Evaluate Division
To solve this coding challenge, we need to evaluate division expressions based on a set of given equations and their corresponding values. We will employ a graph-based approach to represent the relationships between variables, ensuring we can traverse the graph to respond to queries.
Explanation
The main approach involves constructing a graph where each variable is a node, and an edge exists between two nodes if an equation directly relates them. The edge will store the given division value between these variables. For instance, the equation "a / b = 2.0" means there should be an edge from node 'a' to node 'b' with a weight of 2.0, and an edge from node 'b' to node 'a' with a weight of 0.5. After constructing the graph:- We'll use Depth First Search (DFS) or Breadth First Search (BFS) to find the path between the variable pairs in the queries.
- If the path exists, we calculate the result by multiplying the weights of the edges along the path.
- If there is no path between the variables or the variable does not exist, we return -1.0.
- Graph Construction :
- For each equation, create edges in both directions with appropriate weights.
- Query Evaluation using DFS/BFS :
- For each query, traverse the graph to find a path between the specified variables.
- Multiply the weights along the path to get the division result.
- Graph Representation : Each variable is a node. Equations define the bidirectional edges with given weights.
- Graph Traversal : DFS is used to explore possible paths between nodes, accumulating the product of edge weights to compute the result.

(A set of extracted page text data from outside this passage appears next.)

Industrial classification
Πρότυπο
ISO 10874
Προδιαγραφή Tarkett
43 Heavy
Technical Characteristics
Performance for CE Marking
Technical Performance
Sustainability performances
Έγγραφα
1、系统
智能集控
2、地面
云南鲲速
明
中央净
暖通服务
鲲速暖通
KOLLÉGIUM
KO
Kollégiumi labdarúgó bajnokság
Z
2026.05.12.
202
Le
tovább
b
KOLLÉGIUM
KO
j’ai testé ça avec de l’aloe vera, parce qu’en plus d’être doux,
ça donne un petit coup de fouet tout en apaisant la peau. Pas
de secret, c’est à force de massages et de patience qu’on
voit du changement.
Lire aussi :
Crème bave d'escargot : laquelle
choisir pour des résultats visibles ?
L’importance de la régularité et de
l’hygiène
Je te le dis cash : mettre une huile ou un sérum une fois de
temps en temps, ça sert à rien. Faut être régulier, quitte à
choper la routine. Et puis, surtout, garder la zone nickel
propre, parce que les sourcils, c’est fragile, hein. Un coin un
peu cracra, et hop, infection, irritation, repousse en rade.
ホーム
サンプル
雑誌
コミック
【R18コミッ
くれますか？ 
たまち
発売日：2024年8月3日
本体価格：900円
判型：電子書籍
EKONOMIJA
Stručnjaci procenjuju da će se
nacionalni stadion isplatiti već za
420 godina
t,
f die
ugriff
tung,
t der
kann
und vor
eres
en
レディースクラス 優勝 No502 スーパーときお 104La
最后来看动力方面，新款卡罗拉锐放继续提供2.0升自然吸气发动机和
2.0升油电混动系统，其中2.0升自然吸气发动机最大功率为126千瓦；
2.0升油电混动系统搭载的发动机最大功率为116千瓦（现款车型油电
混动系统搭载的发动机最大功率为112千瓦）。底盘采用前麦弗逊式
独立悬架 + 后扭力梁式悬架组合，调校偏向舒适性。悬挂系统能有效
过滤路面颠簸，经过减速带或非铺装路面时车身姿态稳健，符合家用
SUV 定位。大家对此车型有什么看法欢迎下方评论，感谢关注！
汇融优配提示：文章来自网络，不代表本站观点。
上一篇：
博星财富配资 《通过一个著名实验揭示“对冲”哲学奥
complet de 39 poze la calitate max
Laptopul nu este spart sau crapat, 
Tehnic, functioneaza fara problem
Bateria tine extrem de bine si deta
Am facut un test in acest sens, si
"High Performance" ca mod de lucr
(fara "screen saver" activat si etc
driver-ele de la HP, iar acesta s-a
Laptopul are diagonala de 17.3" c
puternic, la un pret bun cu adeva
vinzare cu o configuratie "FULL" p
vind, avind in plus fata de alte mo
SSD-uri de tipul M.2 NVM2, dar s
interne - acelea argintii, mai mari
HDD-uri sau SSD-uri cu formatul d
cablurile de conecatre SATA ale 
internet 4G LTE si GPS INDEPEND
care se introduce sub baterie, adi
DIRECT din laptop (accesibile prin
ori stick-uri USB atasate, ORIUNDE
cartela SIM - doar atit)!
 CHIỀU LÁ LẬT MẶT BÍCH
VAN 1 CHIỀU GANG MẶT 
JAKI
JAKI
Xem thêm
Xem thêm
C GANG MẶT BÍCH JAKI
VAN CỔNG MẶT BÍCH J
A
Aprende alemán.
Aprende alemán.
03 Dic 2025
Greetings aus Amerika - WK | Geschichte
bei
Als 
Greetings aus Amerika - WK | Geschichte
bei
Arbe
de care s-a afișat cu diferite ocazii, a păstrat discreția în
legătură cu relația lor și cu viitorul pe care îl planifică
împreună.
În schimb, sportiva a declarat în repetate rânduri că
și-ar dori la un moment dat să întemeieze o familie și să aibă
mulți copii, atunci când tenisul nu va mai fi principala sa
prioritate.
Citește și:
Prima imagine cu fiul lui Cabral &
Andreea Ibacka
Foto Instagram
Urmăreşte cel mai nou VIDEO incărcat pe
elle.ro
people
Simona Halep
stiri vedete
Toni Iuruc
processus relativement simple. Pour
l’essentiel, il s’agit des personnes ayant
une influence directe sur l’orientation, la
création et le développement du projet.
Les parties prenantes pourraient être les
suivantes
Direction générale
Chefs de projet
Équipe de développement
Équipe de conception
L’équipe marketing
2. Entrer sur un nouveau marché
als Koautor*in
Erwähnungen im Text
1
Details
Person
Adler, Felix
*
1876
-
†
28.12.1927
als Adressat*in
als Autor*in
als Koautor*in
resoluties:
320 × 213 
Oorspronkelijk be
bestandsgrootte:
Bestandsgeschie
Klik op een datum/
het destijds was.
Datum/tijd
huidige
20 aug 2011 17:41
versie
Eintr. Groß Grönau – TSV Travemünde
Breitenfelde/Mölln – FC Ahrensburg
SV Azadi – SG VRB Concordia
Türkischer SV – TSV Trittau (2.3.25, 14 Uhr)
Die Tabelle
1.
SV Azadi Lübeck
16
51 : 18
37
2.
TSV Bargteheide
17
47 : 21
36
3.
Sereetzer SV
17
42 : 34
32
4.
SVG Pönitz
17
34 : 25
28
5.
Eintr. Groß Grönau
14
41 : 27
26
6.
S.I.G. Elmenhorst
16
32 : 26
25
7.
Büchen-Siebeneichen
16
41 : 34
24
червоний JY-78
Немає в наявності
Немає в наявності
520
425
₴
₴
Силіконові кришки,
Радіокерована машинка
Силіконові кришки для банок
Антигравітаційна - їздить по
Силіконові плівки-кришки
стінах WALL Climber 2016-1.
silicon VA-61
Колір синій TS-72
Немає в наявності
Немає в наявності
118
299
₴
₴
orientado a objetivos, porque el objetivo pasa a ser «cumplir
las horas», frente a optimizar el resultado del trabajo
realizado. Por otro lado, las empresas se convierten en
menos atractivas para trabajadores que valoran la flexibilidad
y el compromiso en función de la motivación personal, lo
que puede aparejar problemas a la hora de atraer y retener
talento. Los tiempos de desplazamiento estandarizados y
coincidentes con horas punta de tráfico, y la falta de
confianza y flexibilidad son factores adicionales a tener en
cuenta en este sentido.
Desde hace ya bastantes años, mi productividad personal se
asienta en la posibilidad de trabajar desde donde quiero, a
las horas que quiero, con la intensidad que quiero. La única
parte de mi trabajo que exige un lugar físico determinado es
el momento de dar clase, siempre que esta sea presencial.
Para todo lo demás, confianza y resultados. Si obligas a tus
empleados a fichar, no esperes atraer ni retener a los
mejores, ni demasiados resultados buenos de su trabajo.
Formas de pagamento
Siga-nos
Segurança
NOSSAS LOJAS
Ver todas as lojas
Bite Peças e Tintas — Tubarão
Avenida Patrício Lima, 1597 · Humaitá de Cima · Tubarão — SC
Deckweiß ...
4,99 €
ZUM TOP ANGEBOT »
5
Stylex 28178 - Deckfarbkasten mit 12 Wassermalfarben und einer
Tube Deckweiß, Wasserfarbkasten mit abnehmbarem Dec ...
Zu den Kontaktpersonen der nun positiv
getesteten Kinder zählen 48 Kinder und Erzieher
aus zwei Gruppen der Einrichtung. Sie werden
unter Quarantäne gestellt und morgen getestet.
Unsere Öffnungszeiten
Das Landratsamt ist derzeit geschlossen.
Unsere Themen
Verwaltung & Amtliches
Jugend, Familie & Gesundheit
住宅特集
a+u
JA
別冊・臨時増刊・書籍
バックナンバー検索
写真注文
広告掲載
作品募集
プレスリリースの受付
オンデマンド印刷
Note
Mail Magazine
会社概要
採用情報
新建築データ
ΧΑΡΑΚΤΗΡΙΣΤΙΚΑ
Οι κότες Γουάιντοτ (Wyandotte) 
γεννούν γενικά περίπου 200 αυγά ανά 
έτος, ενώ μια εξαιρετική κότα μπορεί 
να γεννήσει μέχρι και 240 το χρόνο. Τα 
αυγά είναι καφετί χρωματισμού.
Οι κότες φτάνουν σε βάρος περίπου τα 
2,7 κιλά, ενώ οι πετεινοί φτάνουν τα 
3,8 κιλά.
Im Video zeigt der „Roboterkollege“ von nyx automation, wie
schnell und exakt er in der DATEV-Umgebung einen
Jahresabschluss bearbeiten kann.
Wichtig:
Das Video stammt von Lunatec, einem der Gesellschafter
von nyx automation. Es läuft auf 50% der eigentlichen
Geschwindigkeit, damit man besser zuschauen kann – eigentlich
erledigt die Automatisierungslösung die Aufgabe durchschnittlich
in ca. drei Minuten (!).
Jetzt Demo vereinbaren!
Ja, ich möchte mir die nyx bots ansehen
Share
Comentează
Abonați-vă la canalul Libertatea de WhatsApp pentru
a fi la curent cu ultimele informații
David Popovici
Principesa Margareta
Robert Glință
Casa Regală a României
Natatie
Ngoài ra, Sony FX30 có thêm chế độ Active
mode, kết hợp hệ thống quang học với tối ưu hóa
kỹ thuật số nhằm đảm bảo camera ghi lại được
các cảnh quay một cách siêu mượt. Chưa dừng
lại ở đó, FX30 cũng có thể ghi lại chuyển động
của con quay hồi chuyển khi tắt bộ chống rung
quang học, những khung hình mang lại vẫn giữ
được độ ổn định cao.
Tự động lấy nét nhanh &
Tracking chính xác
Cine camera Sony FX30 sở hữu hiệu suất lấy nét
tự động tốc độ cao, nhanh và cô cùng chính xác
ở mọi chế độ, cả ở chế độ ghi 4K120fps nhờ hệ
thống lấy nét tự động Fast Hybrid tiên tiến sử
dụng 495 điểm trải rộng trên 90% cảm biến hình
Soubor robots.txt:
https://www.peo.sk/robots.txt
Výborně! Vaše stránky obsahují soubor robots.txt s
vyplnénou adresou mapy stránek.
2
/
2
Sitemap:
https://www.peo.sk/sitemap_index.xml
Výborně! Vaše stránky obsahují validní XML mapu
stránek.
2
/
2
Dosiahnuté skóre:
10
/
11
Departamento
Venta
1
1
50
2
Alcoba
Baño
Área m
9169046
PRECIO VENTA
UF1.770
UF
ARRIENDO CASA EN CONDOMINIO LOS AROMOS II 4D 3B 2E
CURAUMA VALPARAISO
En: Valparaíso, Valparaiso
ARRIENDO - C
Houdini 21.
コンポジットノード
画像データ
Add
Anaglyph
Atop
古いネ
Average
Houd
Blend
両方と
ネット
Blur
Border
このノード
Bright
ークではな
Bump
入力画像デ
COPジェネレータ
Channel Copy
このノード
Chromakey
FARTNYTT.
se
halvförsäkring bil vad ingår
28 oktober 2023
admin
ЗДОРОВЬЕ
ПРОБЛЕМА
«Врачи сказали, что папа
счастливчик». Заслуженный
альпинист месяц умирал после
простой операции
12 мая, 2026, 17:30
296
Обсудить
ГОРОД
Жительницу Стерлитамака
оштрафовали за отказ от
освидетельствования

- Handling Edge Cases : If no path exists or the variables are undefined, return -1.0.
Step-by-Step Explanation
Detailed Steps in Pseudocode
Graph Construction
initialize empty dictionary called graph
for equation, value in equations and values:
element1, element2 = equation
if element1 not in graph:
add element1 to graph with an empty dictionary as its value
if element2 not in graph:
add element2 to graph with an empty dictionary as its value
add element2 to graph[element1] with value
add element1 to graph[element2] with 1/value
Query Evaluation using DFS
define function dfs(start, end, visited):
if start not in graph or end not in graph:
return -1.0
if start == end:
return 1.0
add start to visited
for neighbor in graph[start]:
if neighbor not in visited:
result = dfs(neighbor, end, visited)
if result != -1.0:
return result * graph[start][neighbor]
remove start from visited
return -1.0
Main Function to Compute Results
define function calcEquation(equations, values, queries):
graph = construct_graph(equations, values) # call the graph construction code
results = empty list
for query in queries:
start, end = query
result = dfs(start, end, empty set)
append result to results
return results